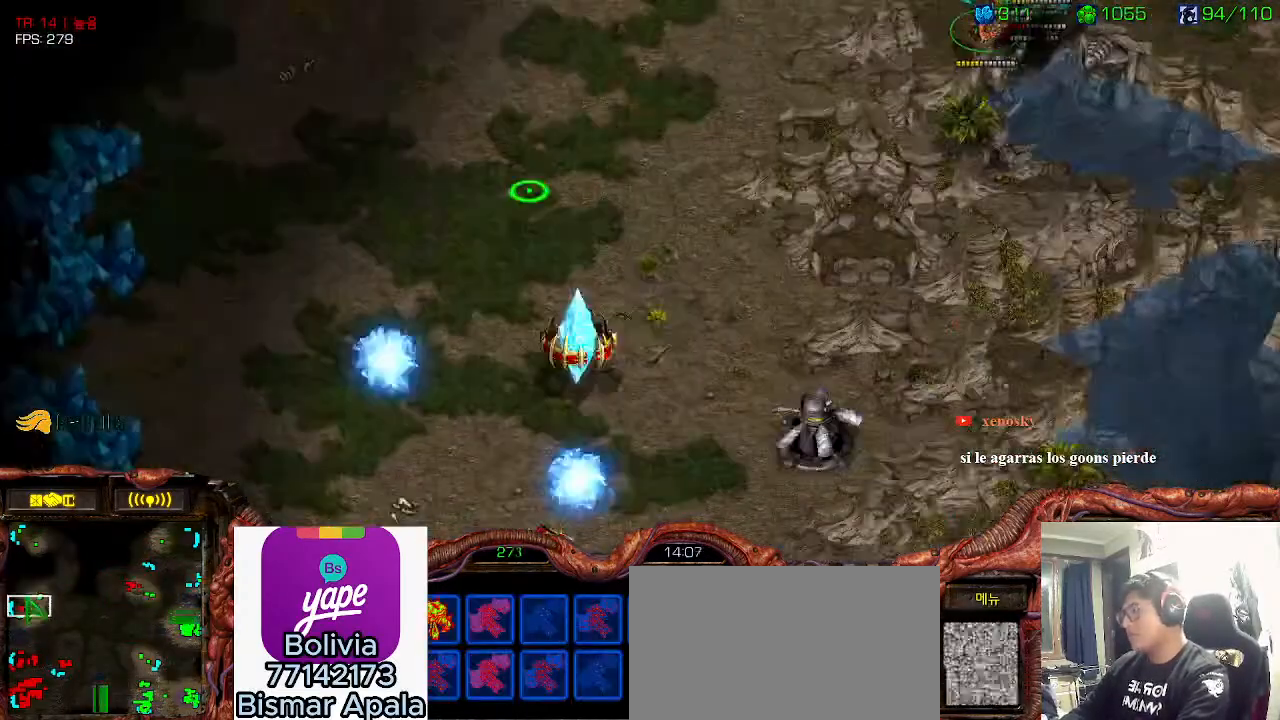
{"keys": ["ctrl"], "events": [[33, "ctrl", "down"], [166, "ctrl", "up"], [233, "ctrl", "down"], [333, "ctrl", "up"], [416, "ctrl", "down"]]}
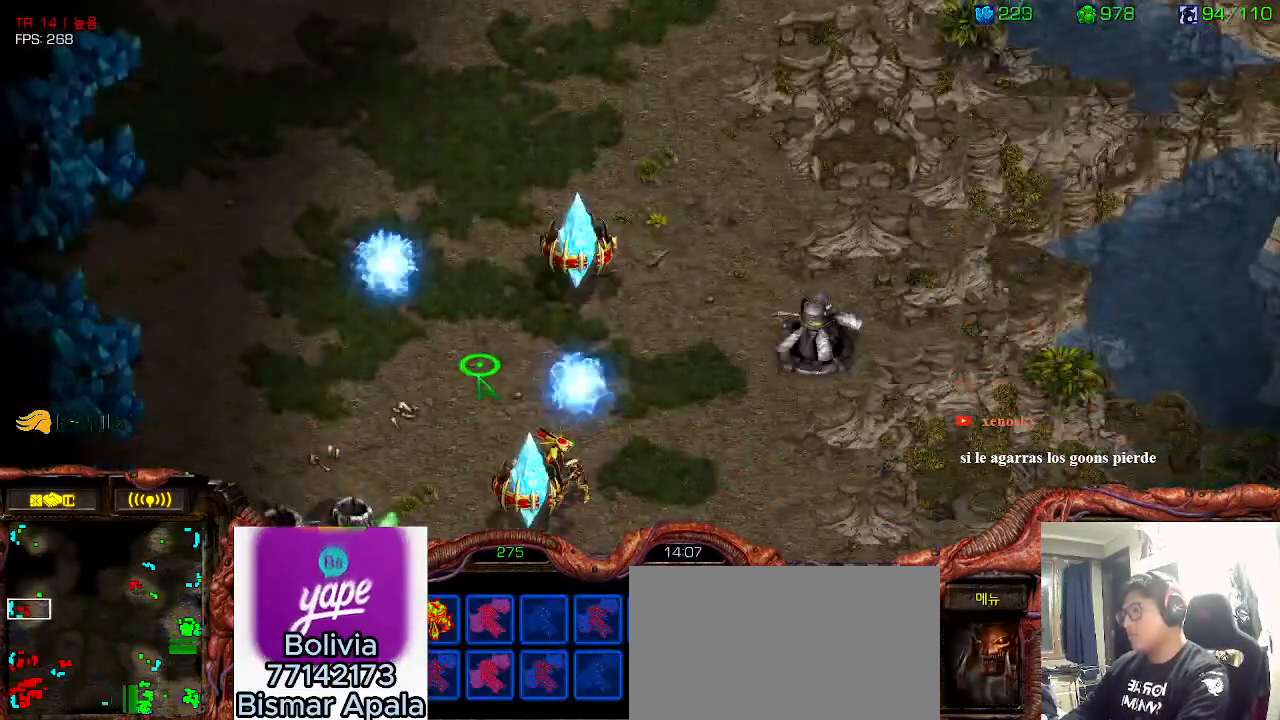
{"keys": [], "events": [[16, "ctrl", "up"]]}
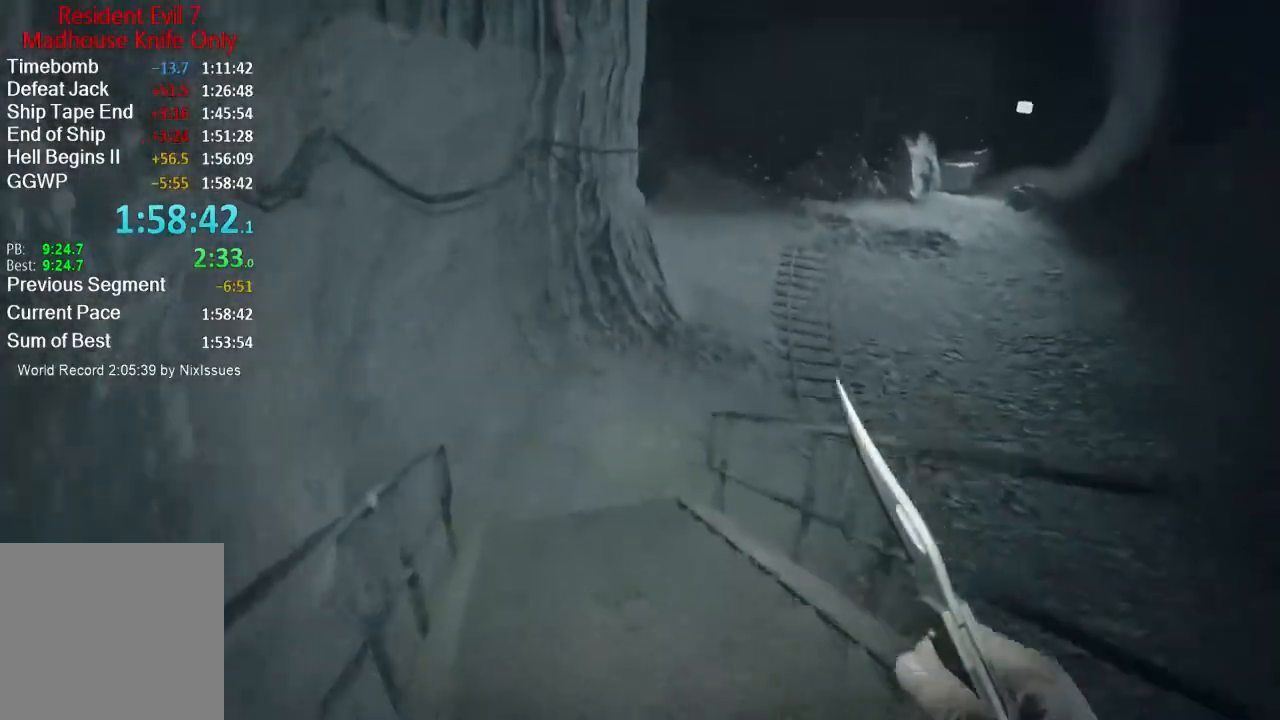
Gameplay with a controller (Xbox layout); each line is a JSON object with the inputs held at the frame after it. "events" lists button and stick changes between this image and that frame as [ms after this image, input, new state], when the widget could be followed in between.
{"buttons": [], "left_stick": "up", "right_stick": "center", "events": [[184, "right_stick", "center"]]}
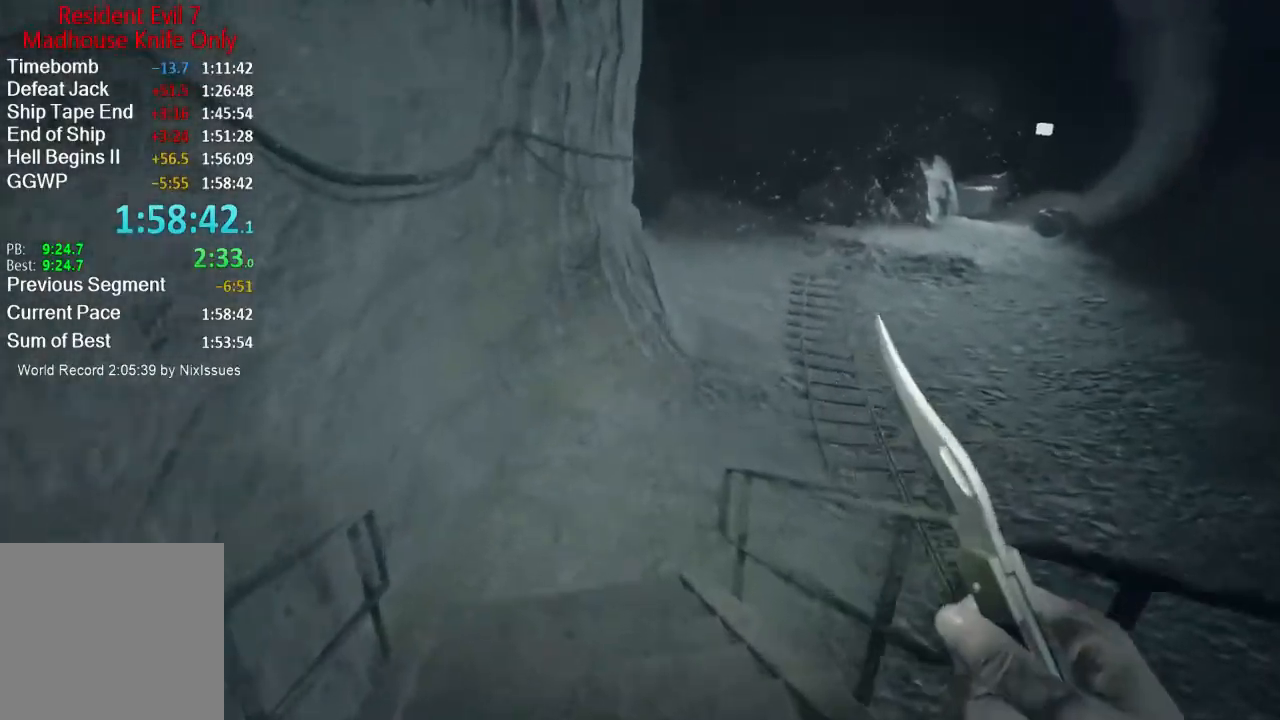
{"buttons": [], "left_stick": "up", "right_stick": "center", "events": []}
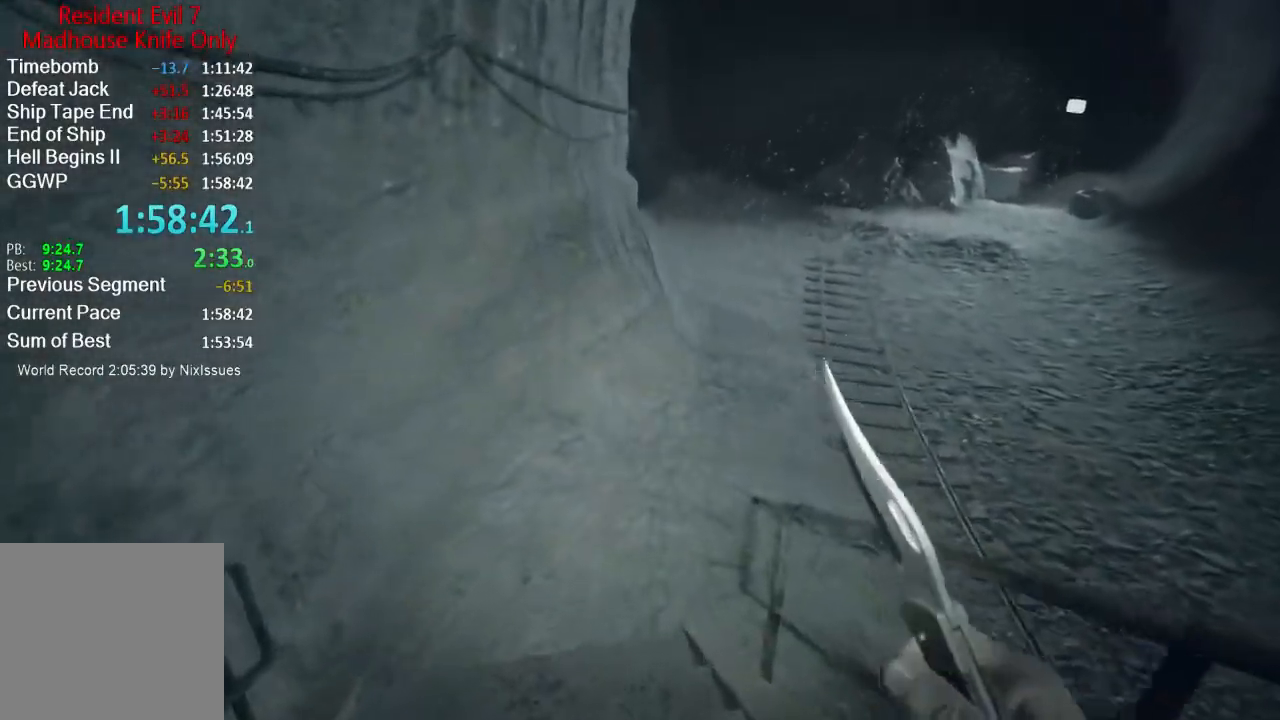
{"buttons": [], "left_stick": "up", "right_stick": "center", "events": []}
___
Work required:
Print every line above exactly as given, but not the pictures.

Answer to this problem:
{"keys": ["ctrl"], "events": [[33, "ctrl", "down"], [166, "ctrl", "up"], [233, "ctrl", "down"], [333, "ctrl", "up"], [416, "ctrl", "down"]]}
{"keys": [], "events": [[16, "ctrl", "up"]]}
Gameplay with a controller (Xbox layout); each line is a JSON object with the inputs held at the frame after it. "events" lists button and stick changes between this image and that frame as [ms after this image, input, new state], when the widget could be followed in between.
{"buttons": [], "left_stick": "up", "right_stick": "center", "events": [[184, "right_stick", "center"]]}
{"buttons": [], "left_stick": "up", "right_stick": "center", "events": []}
{"buttons": [], "left_stick": "up", "right_stick": "center", "events": []}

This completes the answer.